Architecture choices fall into two categories. Either sensors are bundled with the wireless system, or the wireless system can connect to the user's preferred transmitter. This choice also affects whether the wireless network is open to solutions from multiple vendors or not.
The final issue is power. A truly wireless radio system must be able to power itself and the attached sensor while meeting the requirements of safe operation in a hazardous area. All the commercial systems on the market today use lithium batteries, which are typically rated as intrinsically safe. Typical battery life for tubing and casing applications is measured in years. Some vendors also have intrinsically safe solar/battery systems for longer life or more challenging applications.
Using the Data
The ultimate purpose of gathering data is for decision-making. Key implementation decisions relate to how and where data will be analyzed and what actions will be taken. One of the most important design decisions is determining how much local control is executed on-site at the RTU. This can vary from none to virtually all well logic occurring at the site. Actions can include shutting in the well or otherwise controlling assets on the ground based on wellhead pressures or other data (e.g. tank levels) that is processed locally in the RTU or remotely.
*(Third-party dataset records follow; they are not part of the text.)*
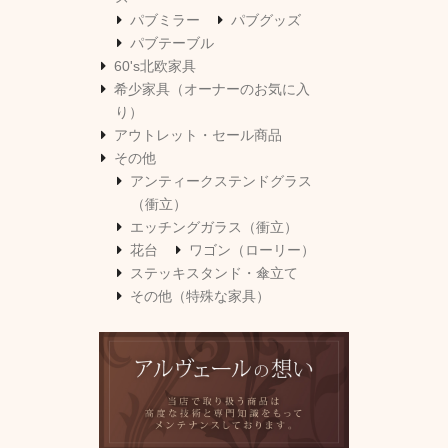
パブミラー
パブグッズ
パブテーブル
60's北欧家具
希少家具（オーナーのお気に入
り）
アウトレット・セール商品
その他
アンティークステンドグラス
（衝立）
エッチングガラス（衝立）
花台
ワゴン（ローリー）
ステッキスタンド・傘立て
その他（特殊な家具）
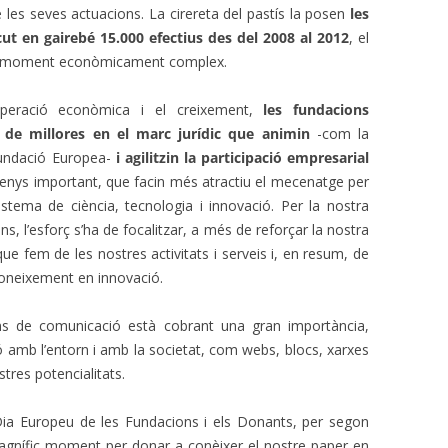
 les seves actuacions. La cirereta del pastís la posen
les
ut en gairebé 15.000 efectius des del 2008 al 2012
, el
un moment econòmicament complex.
uperació econòmica i el creixement,
les fundacions
de millores en el marc jurídic que animin
-com la
Fundació Europea-
i agilitzin la participació empresarial
enys important, que facin més atractiu el mecenatge per
stema de ciència, tecnologia i innovació. Per la nostra
ns, l’esforç s’ha de focalitzar, a més de reforçar la nostra
ue fem de les nostres activitats i serveis i, en resum, de
 coneixement en innovació.
ans de comunicació està cobrant una gran importància,
ió amb l’entorn i amb la societat, com webs, blocs, xarxes
ostres potencialitats.
ia Europeu de les Fundacions i els Donants, per segon
agnífic moment per donar a conèixer el nostre paper en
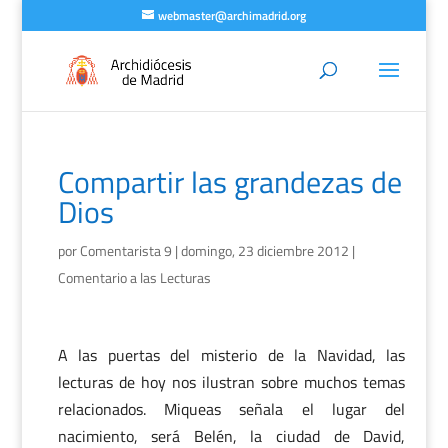
webmaster@archimadrid.org
Compartir las grandezas de
Dios
por
Comentarista 9
|
domingo, 23 diciembre 2012
|
Comentario a las Lecturas
A las puertas del misterio de la Navidad, las
lecturas de hoy nos ilustran sobre muchos temas
relacionados. Miqueas señala el lugar del
nacimiento, será Belén, la ciudad de David,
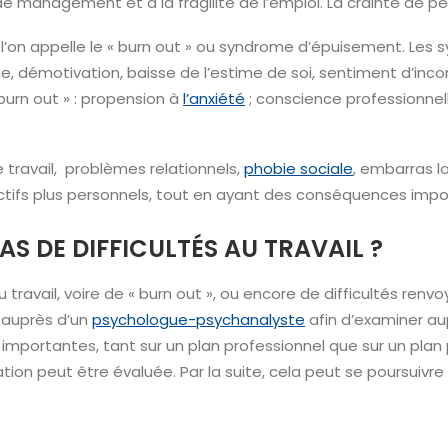
 management et à la fragilité de l’emploi. La crainte de per
 l’on appelle le « burn out » ou syndrome d’épuisement. Les
, démotivation, baisse de l’estime de soi, sentiment d’in
burn out » : propension à
l’anxiété
; conscience professionnel
e travail, problèmes relationnels,
phobie sociale
, embarras lo
ctifs plus personnels, tout en ayant des conséquences impor
S DE DIFFICULTÉS AU TRAVAIL ?
 travail, voire de « burn out », ou encore de difficultés ren
 auprès d’un
psychologue-psychanalyste
afin d’examiner aup
mportantes, tant sur un plan professionnel que sur un plan
ion peut être évaluée. Par la suite, cela peut se poursuivr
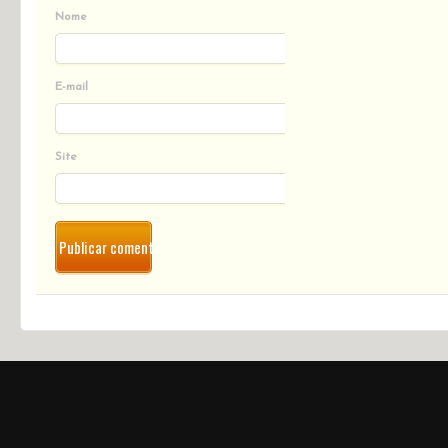
Nome
E-mail
Site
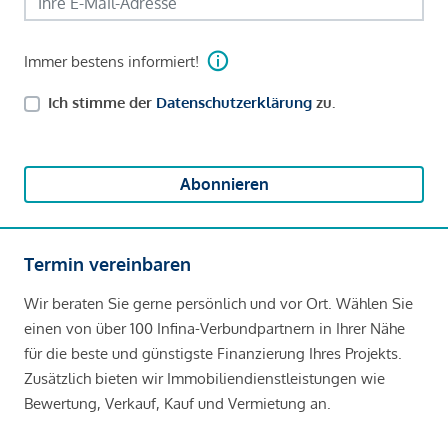
Immer bestens informiert!
Ich stimme der
Datenschutzerklärung
zu.
Abonnieren
Termin vereinbaren
Wir beraten Sie gerne persönlich und vor Ort. Wählen Sie
einen von über 100 Infina-Verbundpartnern in Ihrer Nähe
für die beste und günstigste Finanzierung Ihres Projekts.
Zusätzlich bieten wir Immobiliendienstleistungen wie
Bewertung, Verkauf, Kauf und Vermietung an.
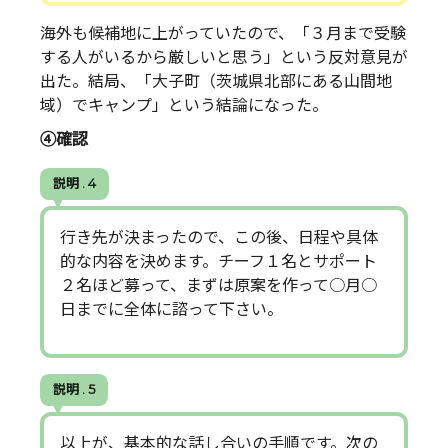
海外も候補地に上がっていたので、「３月まで受験
する人がいるから厳しいと思う」という反対意見が
出た。結局、「大子町（茨城県北部にある山間地
域）でキャンプ」という結論になった。
④確認
説明 . 4
行き先が決まったので、この後、日程や具体
的な内容を決めます。チーフ１名とサポート
２名ほど募って、まずは原案を作って○月○
日までに全体に諮って下さい。
説明 . 5
以上が、基本的な話し合いの手順です。次の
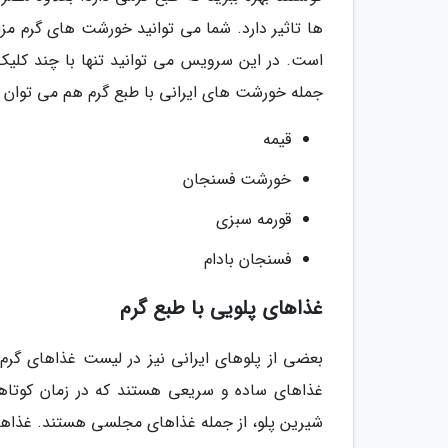
ها تاثیر دارد. شما می توانید خورشت های گرم مزاج
است. در این سرویس می توانید تنها با چند کلیک،
جمله خورشت های ایرانی با طبع گرم هم می توان به 
قیمه
خورشت فسنجان
قورمه سبزی
فسنجان بادام
غذاهای پلویی با طبع گرم
بعضی از پلوهای ایرانی نیز در لیست غذاهای گرم 
غذاهای ساده و سریعی هستند که در زمان کوتاهی
شیرین پلو، از جمله غذاهای مجلسی هستند. غذاهای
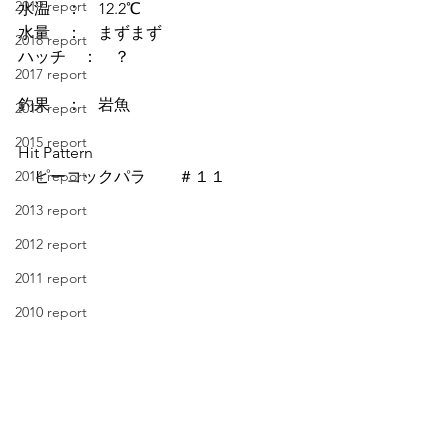
2019 report
水温　：　12.2℃
水量　：　まずまず
2018 report
ハッチ　：　？
2017 report
釣果　：　岩魚
2016 report
2015 report
Hit Pattern
2014 report
　ピーコックパラ　　＃１１
2013 report
2012 report
2011 report
2010 report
Users also must determine if and how the data will be taken out of the oilfield and where it will be stored. Backhaul solutions can be private radio networks, satellite modems, cellular networks or land lines. Remote monitoring systems collect and store data and permit the user to view and analyze long-term performance trends. Some organizations have their own dedicated data historians for analysis. In either case, the goal is to permit the user to analyze long-term performance trends that will allow the enterprise to operate the field safely and to optimize production. A remote monitoring system may also provide alarms that help prevent spills and prevent equipment failure or damage.
There are no one-size-fits-all solutions in the oilfield or for remote monitoring. While there are common building blocks, a system that monitors tubing and casing pressures is part of an overall remote monitoring solution.